▸ **Exercises to complete**:
1 > According to the interview on the internet's privatization, what is the title of the book Ben Tarnoff published last year?
2 > Carry on the interview on the internet's privatization, picking up after its final sentence.

Exercise passage Start Marker

Last year Ben Tarnoff, tech worker, writer and cofounder of Logic Magazine, published Internet for the People: The Fight for Our Digital Future; it’s a sweeping history of the privatization of the internet, as well as a roadmap offering possible alternatives.
I got together with Tarnoff to talk about the interconnected tasks of building both a democratic internet and a democratic media.
Kate Harloe: Why is the story of the internet’s privatization so rarely discussed, and why is it foundational to where we are now?
Ben Tarnoff: The initial phase of privatization happened early, at a time when the internet was not as widely known or used as it is today. By the time most people started using the internet, it was already in the hands of the private sector. So privatization came to seem natural and inevitable, rather than the result of a set of political choices.
My book is the story of how this took place: how the internet was created, developed, and privatized; how a system that had been constructed through public investment, and was under public control, came to be first owned and then transformed by the private sector into the highly commercialized internet of today. It’s important to emphasize that this was a complex process in which the profit motive was programmed, over time, into every layer of the network.

Exercise passage End Marker
Supplied entries Start Marker

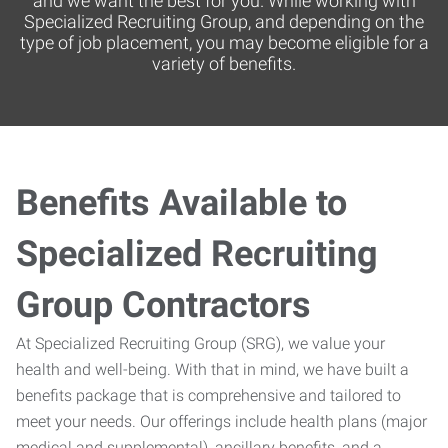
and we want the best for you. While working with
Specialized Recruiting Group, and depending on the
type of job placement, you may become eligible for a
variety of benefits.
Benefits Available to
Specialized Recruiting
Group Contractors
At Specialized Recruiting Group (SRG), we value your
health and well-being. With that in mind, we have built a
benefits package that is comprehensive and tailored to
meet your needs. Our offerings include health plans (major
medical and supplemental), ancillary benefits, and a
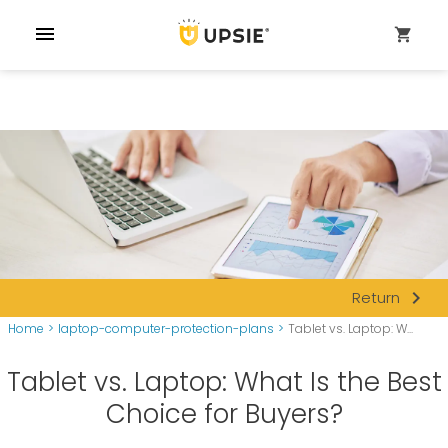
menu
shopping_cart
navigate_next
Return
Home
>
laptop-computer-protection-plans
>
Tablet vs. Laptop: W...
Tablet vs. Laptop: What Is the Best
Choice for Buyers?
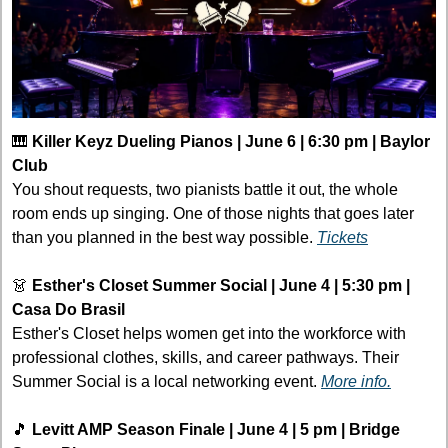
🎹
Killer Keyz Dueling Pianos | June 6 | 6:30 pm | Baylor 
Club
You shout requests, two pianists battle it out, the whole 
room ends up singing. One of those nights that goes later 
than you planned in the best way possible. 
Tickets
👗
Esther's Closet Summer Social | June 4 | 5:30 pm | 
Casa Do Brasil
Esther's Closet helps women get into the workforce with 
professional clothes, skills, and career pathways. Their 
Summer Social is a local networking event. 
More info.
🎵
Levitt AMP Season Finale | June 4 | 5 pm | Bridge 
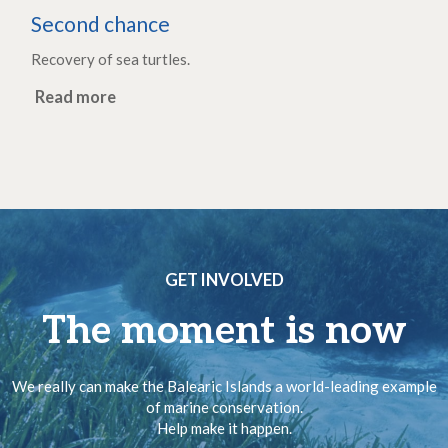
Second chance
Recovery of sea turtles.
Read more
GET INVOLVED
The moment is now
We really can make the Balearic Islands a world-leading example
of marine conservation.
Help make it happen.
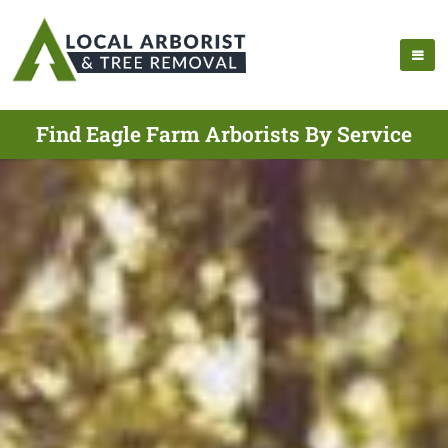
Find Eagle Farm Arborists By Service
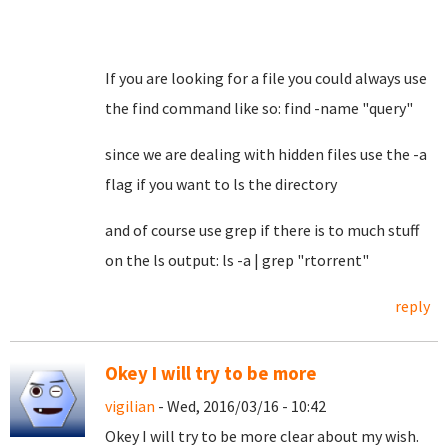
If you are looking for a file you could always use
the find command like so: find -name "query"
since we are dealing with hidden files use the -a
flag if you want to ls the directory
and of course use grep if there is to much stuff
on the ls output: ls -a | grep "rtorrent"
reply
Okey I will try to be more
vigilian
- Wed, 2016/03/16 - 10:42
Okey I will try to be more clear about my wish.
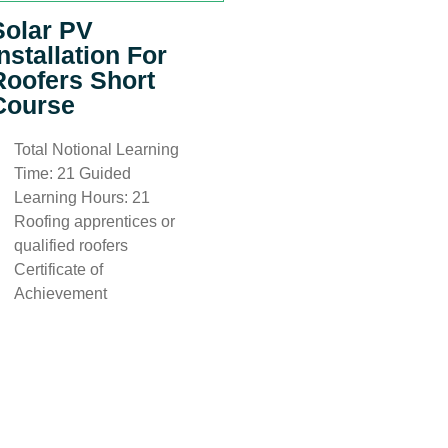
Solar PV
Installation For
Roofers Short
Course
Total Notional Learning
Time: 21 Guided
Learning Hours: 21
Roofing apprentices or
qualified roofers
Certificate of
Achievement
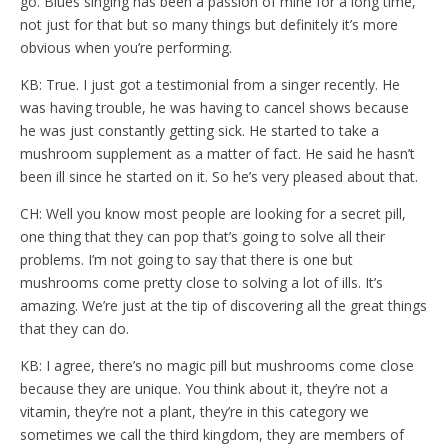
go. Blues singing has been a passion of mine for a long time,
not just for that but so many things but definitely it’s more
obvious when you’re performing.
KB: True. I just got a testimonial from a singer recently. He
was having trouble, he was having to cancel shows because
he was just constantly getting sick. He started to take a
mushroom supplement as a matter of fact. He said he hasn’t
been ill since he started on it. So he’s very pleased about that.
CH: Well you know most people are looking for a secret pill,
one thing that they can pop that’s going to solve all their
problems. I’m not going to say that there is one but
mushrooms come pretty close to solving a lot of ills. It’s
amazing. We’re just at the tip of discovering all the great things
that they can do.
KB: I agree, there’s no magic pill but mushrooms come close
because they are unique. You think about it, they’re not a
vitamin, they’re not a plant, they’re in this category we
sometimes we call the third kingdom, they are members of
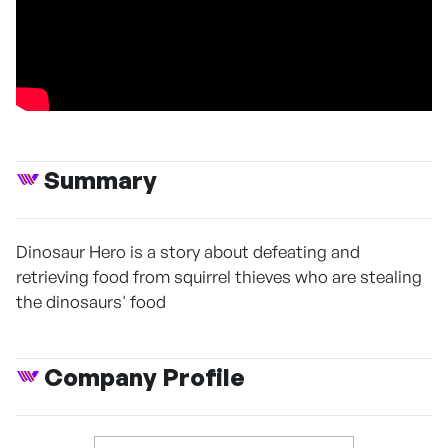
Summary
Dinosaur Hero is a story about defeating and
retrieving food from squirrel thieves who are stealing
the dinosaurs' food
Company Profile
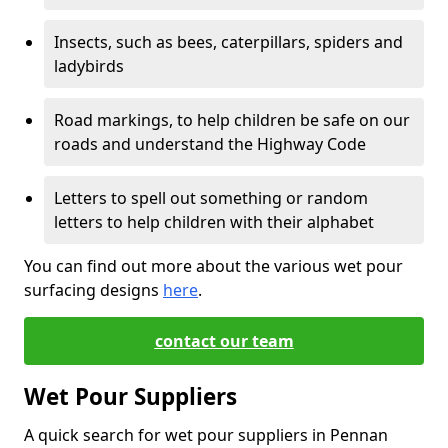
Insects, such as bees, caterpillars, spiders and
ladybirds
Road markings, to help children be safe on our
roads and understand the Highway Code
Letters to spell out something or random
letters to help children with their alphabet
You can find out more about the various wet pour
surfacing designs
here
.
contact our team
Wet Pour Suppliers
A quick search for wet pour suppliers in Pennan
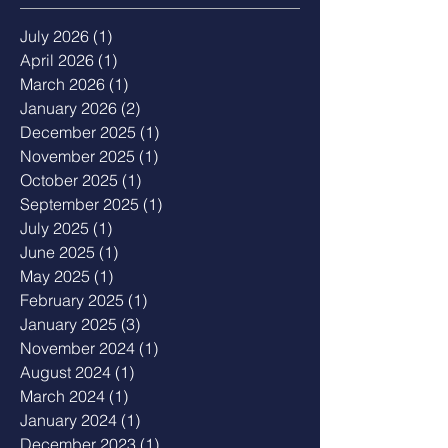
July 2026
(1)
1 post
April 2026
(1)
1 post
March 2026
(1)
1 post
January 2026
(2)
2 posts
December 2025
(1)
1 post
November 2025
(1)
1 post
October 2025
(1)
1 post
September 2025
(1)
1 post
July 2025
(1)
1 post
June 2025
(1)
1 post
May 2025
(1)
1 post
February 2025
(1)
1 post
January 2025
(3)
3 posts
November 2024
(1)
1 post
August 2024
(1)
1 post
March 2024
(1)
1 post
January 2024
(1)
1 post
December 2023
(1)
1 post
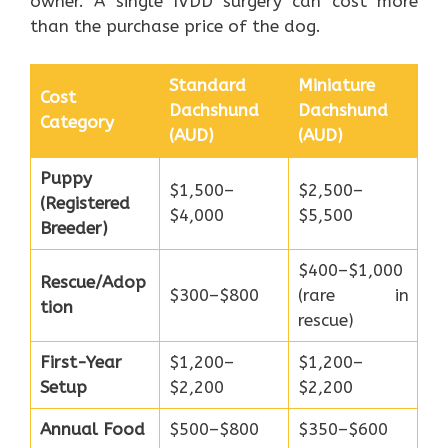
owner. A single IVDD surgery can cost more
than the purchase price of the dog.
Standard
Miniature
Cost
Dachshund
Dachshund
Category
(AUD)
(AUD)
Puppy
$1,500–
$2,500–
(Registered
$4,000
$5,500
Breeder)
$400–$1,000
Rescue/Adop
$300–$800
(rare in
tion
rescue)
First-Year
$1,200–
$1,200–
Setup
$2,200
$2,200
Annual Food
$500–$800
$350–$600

Supplied entries End Marker

▸ **Answers to the exercise**:
1 > Internet for the People: The Fight for Our Digital Future

2 >
That initial phase took place in the mid-nineties, and concerned the infrastructure of the internet. The next stage came over the latter half of the nineties and into the early 2000s; it involved pushing privatization up the stack, so to speak, to the application layer, where people experience the internet directly.
One of my favorite parts of your book is your discussion of possible alternatives for the internet. For example, you distinguish between the “pipes” level of the internet, and then, up the stack, the “platforms” level.
Starting with the pipes level: You write about how community networks offer a model for what it might look like to reorganize the pipes of the internet around human need. How would that work?
Community networks are broadband networks owned by public entities such as municipalities, or cooperatively by the network’s users. There are several hundred all over the United States, owned mostly by municipalities. Perhaps the best known is Chattanooga’s Broadband Network in Tennessee, which is owned and operated by the city’s Electric Power Board (EPB).
Community networks tend to provide better service at lower cost because, unlike their corporate counterparts such as Comcast, they aren’t funneling money to their executives and investors. That means more money to invest in infrastructure. Community networks are also accountable to the communities they serve. For them, connectivity is primarily a social good, rather than a source of private profit.
In addition to better, less expensive service, community networks offer the potential to encode democratic principles and practices into their everyday operations. In the case of cooperatively-owned broadband networks, for example, members of the community can participate in regular democratic elections for a governing board and take part directly in decisions that vitally affect their wellbeing, such as: Where will broadband infrastructure be deployed? What kind of technology will be used?
Community networks present a seed from which a different type of internet could grow—they’re offering, right now, the embryonic forms of a more democratic internet.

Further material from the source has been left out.